When you think of this concept, that would mean that there will be two PRT tokens at the same time. One on the victim device, an on the non-TPM device. This should not happen in normal scenario's for PRT tokens with the same Device ID, since only one PRT token will exist per device and a new one will only be generated when the other one is about to expire. Because of this, I was wondering if we could create a detection on finding Sign-in logs using PRT tokens with the same Device ID but a different Session IDs, being used on the same time frames. After a couple of hours of investigating this, I eventually came with the below query:

// Get the Sign-in logs we want to query
let base = materialize(
    SigninLogs
    | where TimeGenerated > ago(1d)
);
// Get all the WHfB signins by looking at the authentication method and incomming token
let whfb = (
    base
    // Get WHfB signins
    | mv-expand todynamic(AuthenticationDetails)
    | where AuthenticationDetails.authenticationMethod == "Windows Hello for Business"
    | where IncomingTokenType == "primaryRefreshToken"
    | extend DeviceID = tostring(DeviceDetail.deviceId), AuthenticationDateTime = todatetime(AuthenticationDetails.authenticationStepDateTime)

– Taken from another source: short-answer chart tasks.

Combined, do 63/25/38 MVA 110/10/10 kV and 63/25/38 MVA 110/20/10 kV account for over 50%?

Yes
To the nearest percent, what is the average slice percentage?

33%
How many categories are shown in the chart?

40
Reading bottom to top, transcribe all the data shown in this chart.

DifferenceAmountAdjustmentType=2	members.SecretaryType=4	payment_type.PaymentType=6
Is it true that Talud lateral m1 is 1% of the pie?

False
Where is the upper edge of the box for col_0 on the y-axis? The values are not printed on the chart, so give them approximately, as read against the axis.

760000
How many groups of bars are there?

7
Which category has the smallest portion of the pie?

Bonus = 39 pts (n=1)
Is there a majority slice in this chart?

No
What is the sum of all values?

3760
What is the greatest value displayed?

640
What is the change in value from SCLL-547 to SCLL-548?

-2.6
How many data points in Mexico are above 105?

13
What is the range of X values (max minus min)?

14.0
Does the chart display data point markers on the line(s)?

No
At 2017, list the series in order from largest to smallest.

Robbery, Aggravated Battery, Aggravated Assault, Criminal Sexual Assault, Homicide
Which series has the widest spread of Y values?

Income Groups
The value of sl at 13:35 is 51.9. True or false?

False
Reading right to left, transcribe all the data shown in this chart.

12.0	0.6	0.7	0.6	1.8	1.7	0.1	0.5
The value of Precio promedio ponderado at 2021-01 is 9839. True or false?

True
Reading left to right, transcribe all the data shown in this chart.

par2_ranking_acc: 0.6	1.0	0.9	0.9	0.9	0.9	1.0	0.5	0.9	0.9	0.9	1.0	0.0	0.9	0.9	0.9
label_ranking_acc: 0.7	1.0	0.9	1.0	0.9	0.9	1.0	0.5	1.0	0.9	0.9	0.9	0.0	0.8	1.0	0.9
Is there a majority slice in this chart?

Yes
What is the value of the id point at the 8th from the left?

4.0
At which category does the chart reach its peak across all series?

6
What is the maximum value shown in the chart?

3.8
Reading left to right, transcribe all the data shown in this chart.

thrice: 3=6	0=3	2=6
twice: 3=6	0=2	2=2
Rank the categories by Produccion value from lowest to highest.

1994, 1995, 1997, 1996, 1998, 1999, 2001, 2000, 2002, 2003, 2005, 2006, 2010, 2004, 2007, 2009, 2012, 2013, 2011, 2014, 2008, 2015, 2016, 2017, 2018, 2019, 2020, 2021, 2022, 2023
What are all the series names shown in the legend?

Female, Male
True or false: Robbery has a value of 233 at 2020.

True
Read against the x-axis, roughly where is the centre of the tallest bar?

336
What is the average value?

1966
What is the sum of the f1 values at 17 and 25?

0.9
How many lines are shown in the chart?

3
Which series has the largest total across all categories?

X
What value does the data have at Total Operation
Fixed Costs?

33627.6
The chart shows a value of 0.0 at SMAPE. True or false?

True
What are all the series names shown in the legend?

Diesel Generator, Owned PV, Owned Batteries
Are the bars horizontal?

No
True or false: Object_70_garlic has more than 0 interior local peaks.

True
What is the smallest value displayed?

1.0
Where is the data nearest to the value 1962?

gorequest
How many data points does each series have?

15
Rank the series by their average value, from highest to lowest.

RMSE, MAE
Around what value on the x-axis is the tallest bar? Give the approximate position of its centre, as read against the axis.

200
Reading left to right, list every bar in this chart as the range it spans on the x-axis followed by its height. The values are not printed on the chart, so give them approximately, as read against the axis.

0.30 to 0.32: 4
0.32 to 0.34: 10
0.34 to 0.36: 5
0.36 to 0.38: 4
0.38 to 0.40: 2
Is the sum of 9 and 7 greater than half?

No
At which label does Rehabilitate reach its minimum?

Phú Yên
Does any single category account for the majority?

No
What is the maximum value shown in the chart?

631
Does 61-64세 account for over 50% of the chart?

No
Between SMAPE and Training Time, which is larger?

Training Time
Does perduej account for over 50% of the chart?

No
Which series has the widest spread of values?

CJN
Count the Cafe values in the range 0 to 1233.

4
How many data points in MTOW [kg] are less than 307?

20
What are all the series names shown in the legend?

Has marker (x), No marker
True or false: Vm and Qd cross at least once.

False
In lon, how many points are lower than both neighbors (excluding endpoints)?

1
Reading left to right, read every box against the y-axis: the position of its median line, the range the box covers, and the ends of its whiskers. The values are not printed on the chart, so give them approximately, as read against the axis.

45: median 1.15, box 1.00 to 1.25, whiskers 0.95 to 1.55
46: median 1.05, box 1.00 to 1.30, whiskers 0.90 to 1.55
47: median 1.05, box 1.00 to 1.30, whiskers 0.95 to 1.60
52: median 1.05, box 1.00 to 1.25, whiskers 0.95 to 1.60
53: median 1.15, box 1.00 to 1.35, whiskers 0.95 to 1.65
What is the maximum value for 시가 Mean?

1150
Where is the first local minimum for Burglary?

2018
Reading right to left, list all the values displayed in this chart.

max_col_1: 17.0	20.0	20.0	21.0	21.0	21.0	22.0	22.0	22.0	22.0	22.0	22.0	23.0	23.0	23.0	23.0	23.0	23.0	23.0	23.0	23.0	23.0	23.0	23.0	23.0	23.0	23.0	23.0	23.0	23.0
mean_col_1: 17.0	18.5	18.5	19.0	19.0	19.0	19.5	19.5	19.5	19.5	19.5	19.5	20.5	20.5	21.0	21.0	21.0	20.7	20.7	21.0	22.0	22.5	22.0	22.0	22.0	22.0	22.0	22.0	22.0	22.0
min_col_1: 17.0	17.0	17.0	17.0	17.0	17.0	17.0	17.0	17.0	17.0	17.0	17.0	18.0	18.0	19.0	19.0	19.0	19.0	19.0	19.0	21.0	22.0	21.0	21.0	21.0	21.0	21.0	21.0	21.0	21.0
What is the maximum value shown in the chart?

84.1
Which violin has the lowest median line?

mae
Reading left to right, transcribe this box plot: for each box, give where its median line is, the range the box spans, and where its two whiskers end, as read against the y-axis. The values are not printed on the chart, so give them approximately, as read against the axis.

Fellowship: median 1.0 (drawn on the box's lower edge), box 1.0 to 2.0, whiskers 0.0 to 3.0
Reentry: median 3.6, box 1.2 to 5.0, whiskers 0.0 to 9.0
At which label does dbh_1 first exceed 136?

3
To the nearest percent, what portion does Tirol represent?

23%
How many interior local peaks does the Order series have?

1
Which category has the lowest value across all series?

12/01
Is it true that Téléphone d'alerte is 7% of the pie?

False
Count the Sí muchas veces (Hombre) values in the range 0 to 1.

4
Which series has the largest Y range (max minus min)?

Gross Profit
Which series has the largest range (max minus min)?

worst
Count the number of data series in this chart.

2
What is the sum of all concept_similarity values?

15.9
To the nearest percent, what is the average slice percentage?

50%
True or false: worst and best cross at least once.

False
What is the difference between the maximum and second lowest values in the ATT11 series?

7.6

    // Remove empty Session and Device IDs
    | where SessionId != "" and DeviceID != ""
);
// Save the time frame for each WHfB PRT token
// We use the SessionID to identify a specific PRT token since the SessionID changes when a new refresh token is being used
let prt_timeframes = (
    whfb
    // Summarize the first and last PRT usage per device, by using the Session ID
    | summarize TimeMin = arg_min(AuthenticationDateTime,*), TimeMax=arg_max(AuthenticationDateTime,*) by DeviceID, SessionId
    | project DeviceID, SessionId, TimeMin, TimeMax
);
// Save all the Session IDs for the logins that came from a WHfB authentication method
let whfb_sessions = toscalar(
    whfb
    | summarize make_set(SessionId)
);
base
| mv-expand todynamic(AuthenticationDetails)
| extend DeviceID = tostring(DeviceDetail.deviceId), AuthenticationDateTime = todatetime(AuthenticationDetails.authenticationStepDateTime)
// Get all signins related to a WHfB Session
| where SessionId in (whfb_sessions)
// Join the access token requests comming from a WHfB session with all the PRT tokens used in the past for each device
| join kind=inner prt_timeframes on DeviceID
| extend CurrentSessionID = SessionId, OtherSessionID = SessionId1, OtherSessionTimeMin = TimeMin, OtherSessionTimeMax = TimeMax, DeviceName = tostring(DeviceDetail.displayName)
// Get logins where the current SessionID is not the same as another one
| where CurrentSessionID != OtherSessionID
// Check if the new Session ID is seen while other Session IDs are still active (only check first login of the current Session ID)
| summarize arg_min(AuthenticationDateTime, *) by DeviceID, CurrentSessionID
| where AuthenticationDateTime between (OtherSessionTimeMin .. OtherSessionTimeMax)
// Exclude Windows Sign In as application login since attackers will use the PRT to request access tokens for other applications (they do not need to signin into Windows anymore)
| where AppDisplayName != "Windows Sign In"
| project AuthenticationDateTime, UserPrincipalName, DeviceID, DeviceName, CurrentSessionID, OtherSessionID, OtherSessionTimeMin, OtherSessionTimeMax, AppDisplayName, ResourceDisplayName

This query mainly has False Positives on the 'Windows Sign In' Application. For some reason, some Windows Sign-ins are happening with new SessionIDs, while the other SessionID is still being used for requests to other applications. I did not find any logical explanation why this sometime happens, but since an attack will request tokens for cloud applications rather then doing Windows Sign-ins once they have the PRT token, I decided to exclude the Windows Sign In application from the query.